FEW universities boast squid on their dining hall menus. Fewer still can brag that students will actually eat it. Such exotic fare is only one way Hannelore Dawson tries to ``get the instituition out of institution food'' at the University of New Hampshire in Durham, N.H., where she is nutrition services manager.
Other methods she uses to intrigue diners include having microwave ovens available for do-it-yourself cooking; using morning ``poker games,'' where students take a chance on what delicacy they'll get for breakfast, to encourage better breakfast eating; and inviting nationally known gourmet teachers to cook and lecture on campus.
Mrs. Dawson also started the publication of a weekly newsletter titled ``Scoop'' to give students a preview of good things to come in the dining halls. It's one of several strategies to erase the ``bad food'' reputation that plagues most large dining-room operations.
``Feeding large groups in an institution is always a problem because we start with a negative image,'' Dawson explains. ``But the problem is often not the food's quality, but the quantity and the service.''
In serving a clientele of more than 5,000 students who live on campus in residence halls, plus a growing number of off-campus students, faculty, and staff, Dawson says she relies on the basics with a little creativity on the side. The creativity turns up at special dinners with uncommon foods such as squid.
``We had tested the squid with our student food committee and they didn't like it,'' Dawson says. ``They said students would never eat it. Well, the squid was gone in half an hour.
``Students are getting more sophisticated and adventurous,'' she says. ``They'll usually try anything new.''
Choices have expanded since their parents' college days, when meals like meat loaf and mashed potatoes were standard, Dawson points out. Now, a typical lunch might include French onion soup, shaved roast beef sandwiches, or stuffed green peppers. For dinner, the choice is sirloin tips with peppers, Chinese spare ribs, or meatless moussaka.
``I've always felt that food can be prepared perfectly, no matter how large the quantity,'' Dawson says. ``Even if they come to dinner with 2,000 others, students here know the meal has been prepared with them in mind.''
Garnishes are fresh, homemade bread is available, and servers place, rather than toss, food on plates and trays.

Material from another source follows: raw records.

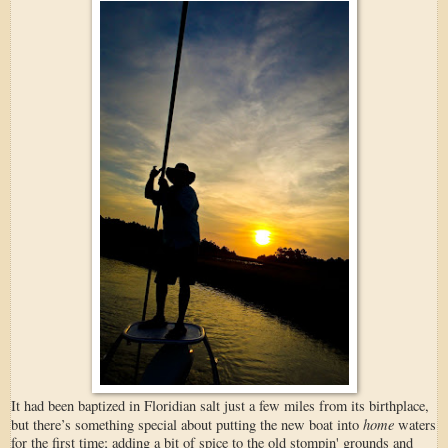
It had been baptized in Floridian salt just a few miles from its birthplace,
home
but there’s something special about putting the new boat into
waters
for the first time; adding a bit of spice to the old stompin' grounds and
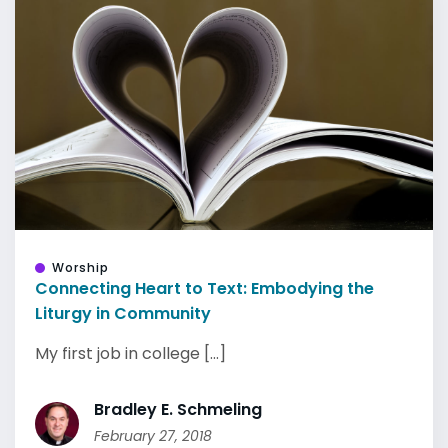
Worship
Connecting Heart to Text: Embodying the
Liturgy in Community
My first job in college [...]
Bradley E. Schmeling
February 27, 2018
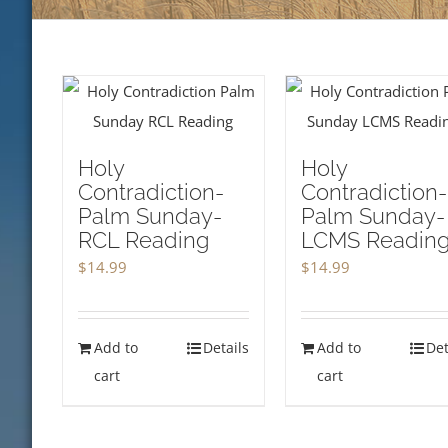
Holy
Holy
Contradiction-
Contradiction-
Palm Sunday-
Palm Sunday-
RCL Reading
LCMS Readin
$
14.99
$
14.99
Add to
Details
Add to
Det
cart
cart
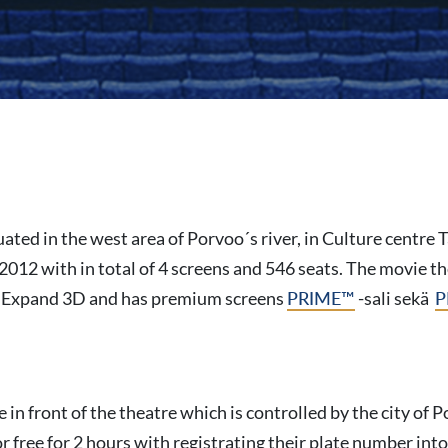
uated in the west area of Porvoo´s river, in Culture centre
2012 with in total of 4 screens and 546 seats. The movie t
 Expand 3D and has premium screens
PRIME™
-sali sekä
P
e in front of the theatre which is controlled by the city of
 free for 2 hours with registrating their plate number int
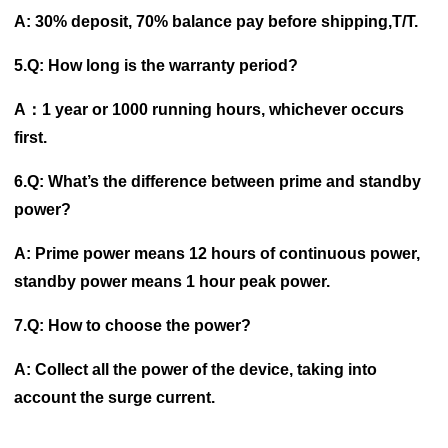
A: 30% deposit, 70% balance pay before shipping,T/T.
5.Q: How long is the warranty period?
A：1 year or 1000 running hours, whichever occurs
first.
6.Q: What’s the difference between prime and standby
power?
A: Prime power means 12 hours of continuous power,
standby power means 1 hour peak power.
7.Q: How to choose the power?
A: Collect all the power of the device, taking into
account the surge current.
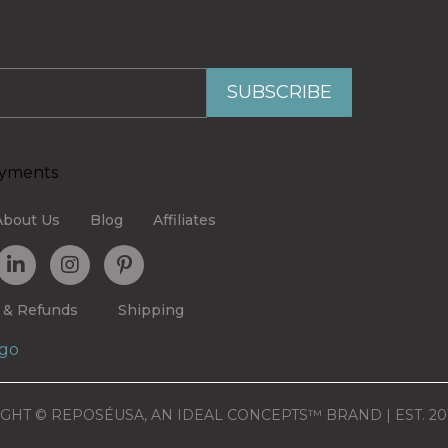
About Us
Blog
Affiliates
 & Refunds
Shipping
GHT © REPOSÉUSA, AN IDEAL CONCEPTS™ BRAND | EST. 20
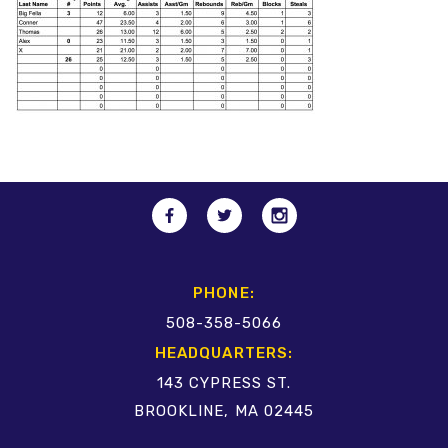
PHONE:
508-358-5066
HEADQUARTERS:
143 CYPRESS ST.
BROOKLINE, MA 02445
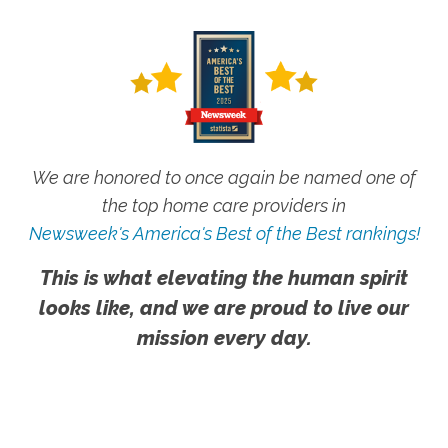
We are honored to once again be named one of
the top home care providers in
Newsweek's America's Best of the Best rankings!
This is what elevating the human spirit
looks like, and we are proud to live our
mission every day.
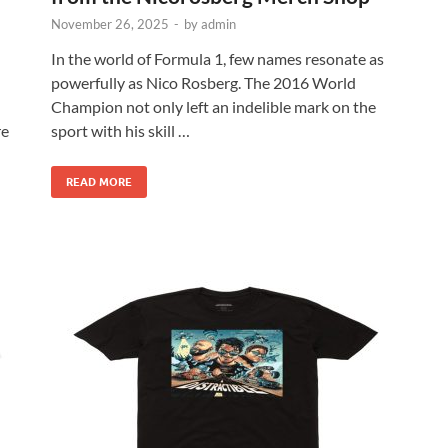
November 26, 2025
-
by
admin
In the world of Formula 1, few names resonate as
powerfully as Nico Rosberg. The 2016 World
Champion not only left an indelible mark on the
re
sport with his skill …
READ MORE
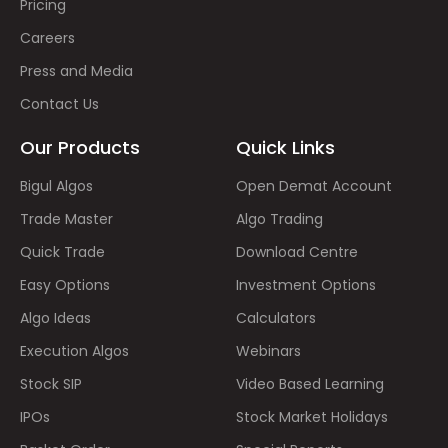
Pricing
Careers
Press and Media
Contact Us
Our Products
Quick Links
Bigul Algos
Open Demat Account
Trade Master
Algo Trading
Quick Trade
Download Centre
Easy Options
Investment Options
Algo Ideas
Calculators
Execution Algos
Webinars
Stock SIP
Video Based Learning
IPOs
Stock Market Holidays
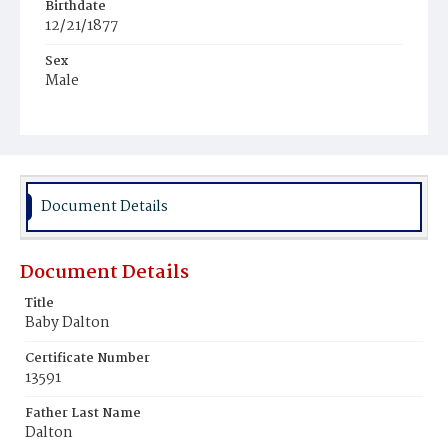
Birthdate
12/21/1877
Sex
Male
Race
White
Document Details
Document Details
Title
Baby Dalton
Certificate Number
13591
Father Last Name
Dalton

Dawson's latest promotion is the ``Great Cooks on Campus'' series, with French gourmet Madeleine Kamman as the first guest. The second will be Franco and Margaret Romagnoli, chefs of ``The Romagnoli's Table,'' a PBS television series and owners of a Boston restaurant with the same name.
Dawson points out that gourmet dining does not necessarily mean fancy food. ``There are a lot of cooks who are doing strange things with their food. They're playing with it,'' she says.``I don't like food that looks like it's been handled by 10 people.
``I like food that looks like food, although when entertaining at home I like to cook something fancy.''
Fast, simply prepared foods are usual week night fare at the Dawson household. Dawson says her children's tastes are not unlike those of typical university diners.
``My daughter will try anything,'' she says. ``My son is more into simple food - like hamburgers and French fries.''
Phyllis Hanes is the Monitor's food editor.